What did the hurricane say to the coconut tree?? Hang on this is no ordinary blow job.
What is better than a rose on your piano?? Two lips on your organ.
What is the definition of pure agony?? Fucking a meat mincer.
Which of the following don't belong.....meat, eggs, wife, or blowjob?? A blowjob, cause you can beat your wife, your eggs, and your meat, but you can't beat a blowjob.
What do a christmas tree and a priest have in common?? The balls are for decoration only.
Why do women like to play pac man?? Cause they can get eaten three times for a quarter.
What's the definition of a wicker box?? It is what Elmer Fudd wants to do to Madonna.

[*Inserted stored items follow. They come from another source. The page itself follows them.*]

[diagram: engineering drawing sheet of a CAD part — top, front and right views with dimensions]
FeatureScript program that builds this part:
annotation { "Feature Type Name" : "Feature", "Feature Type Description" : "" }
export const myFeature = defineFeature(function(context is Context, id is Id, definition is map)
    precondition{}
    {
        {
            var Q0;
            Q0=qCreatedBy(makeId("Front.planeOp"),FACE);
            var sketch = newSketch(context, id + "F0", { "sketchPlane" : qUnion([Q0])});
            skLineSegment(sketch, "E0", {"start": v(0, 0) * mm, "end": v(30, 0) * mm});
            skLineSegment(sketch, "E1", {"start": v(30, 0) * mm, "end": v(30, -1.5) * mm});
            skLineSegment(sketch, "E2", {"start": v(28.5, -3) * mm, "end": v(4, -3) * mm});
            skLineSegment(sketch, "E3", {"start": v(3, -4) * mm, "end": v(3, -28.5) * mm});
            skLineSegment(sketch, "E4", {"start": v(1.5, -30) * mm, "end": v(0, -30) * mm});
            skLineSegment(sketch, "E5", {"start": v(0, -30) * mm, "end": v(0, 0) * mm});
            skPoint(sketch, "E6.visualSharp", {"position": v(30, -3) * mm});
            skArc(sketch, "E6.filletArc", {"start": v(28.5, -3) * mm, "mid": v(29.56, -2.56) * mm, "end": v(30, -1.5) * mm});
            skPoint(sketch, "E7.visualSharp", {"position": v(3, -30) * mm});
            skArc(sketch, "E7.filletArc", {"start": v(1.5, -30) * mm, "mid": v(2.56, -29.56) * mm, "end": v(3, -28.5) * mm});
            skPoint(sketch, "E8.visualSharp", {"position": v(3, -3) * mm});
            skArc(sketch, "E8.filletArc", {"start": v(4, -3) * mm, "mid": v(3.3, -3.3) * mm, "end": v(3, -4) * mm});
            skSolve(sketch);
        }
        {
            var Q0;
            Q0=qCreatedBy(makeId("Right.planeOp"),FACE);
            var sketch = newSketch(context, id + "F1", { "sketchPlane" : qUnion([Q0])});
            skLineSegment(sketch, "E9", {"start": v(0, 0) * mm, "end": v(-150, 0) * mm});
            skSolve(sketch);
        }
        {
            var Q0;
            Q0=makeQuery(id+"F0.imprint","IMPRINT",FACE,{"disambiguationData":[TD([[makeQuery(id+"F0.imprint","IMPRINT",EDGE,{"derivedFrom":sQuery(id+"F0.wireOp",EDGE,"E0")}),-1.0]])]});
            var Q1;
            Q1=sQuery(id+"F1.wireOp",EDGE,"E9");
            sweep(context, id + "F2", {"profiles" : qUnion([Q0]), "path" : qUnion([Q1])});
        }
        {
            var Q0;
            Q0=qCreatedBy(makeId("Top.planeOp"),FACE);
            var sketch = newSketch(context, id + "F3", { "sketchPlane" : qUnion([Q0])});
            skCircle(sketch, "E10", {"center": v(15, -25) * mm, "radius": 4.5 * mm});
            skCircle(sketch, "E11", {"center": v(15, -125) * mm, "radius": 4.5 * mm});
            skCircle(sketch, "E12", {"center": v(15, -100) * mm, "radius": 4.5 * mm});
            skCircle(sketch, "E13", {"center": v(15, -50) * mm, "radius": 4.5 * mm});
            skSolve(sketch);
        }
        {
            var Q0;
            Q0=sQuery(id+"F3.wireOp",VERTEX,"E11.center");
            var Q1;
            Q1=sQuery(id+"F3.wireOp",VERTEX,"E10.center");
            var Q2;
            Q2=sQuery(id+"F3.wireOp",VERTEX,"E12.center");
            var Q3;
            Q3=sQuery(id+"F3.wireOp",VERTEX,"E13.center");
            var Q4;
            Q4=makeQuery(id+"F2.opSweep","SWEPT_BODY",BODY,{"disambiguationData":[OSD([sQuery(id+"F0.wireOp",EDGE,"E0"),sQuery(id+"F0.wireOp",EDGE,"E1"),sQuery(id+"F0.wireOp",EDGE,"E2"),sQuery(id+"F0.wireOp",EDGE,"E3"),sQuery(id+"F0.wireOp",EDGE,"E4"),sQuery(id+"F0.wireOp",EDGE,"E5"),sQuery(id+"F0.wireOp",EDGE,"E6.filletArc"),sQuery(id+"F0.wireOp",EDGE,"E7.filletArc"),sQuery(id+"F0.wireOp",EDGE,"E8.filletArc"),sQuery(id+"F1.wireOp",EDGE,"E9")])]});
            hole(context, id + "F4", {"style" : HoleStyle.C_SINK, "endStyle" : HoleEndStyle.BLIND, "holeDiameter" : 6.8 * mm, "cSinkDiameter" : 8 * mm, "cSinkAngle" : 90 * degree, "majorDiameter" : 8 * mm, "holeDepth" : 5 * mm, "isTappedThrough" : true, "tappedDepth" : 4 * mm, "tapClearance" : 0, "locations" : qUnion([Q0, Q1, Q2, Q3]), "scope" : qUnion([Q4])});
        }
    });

What's the area between the pussy and the rear?? Chin rest.
What did Adam say to Eve?? You better stand back I don't know how big this thing is gonna get.
Why do women have two holes so close together?? Incase you miss.
Who makes more money a hooker or a drug dealer?? A hooker cause she can clean her crack and resell it.
What did one lesbian vampire say to another lebian vampire?? See you again next month.
What does a martini and a woman's breast have in common?? One is not enough and three are too many.
Why are babies so fragile?? The are put together by one screw.
Why do jewish men like to watch porno movies backwards?? They like the part where the hooker gives the money back.
What do you call a prostitute with a runny nose?? Full.
What's the difference between a whore and a bitch?? A whore will sleep with everyone at a party and a bitch will sleep with everyone but you.
What's the difference between an oral thermometer and a rectal one?? The taste.
What do you call a truck full of vibrators?? Toys for Twats.
What is a yankee?? It's the same as a quickie but a guy can do it alone.
What do gay men refer to hemmoroids as?? Speed bumps.
What do you do incase of fallout?? Put it back in and take shorter strokes.
What do you call a lesbian with fat fingers?? Well hung.
How are husbands like lawn mowers?? They are hard to get started, they omit noxious odours and half the time they don't work.
What did the doctor say to the prostitute?? Stay out of bed for two days.
What do you call a woman who knows where her husband is every night?? A widow.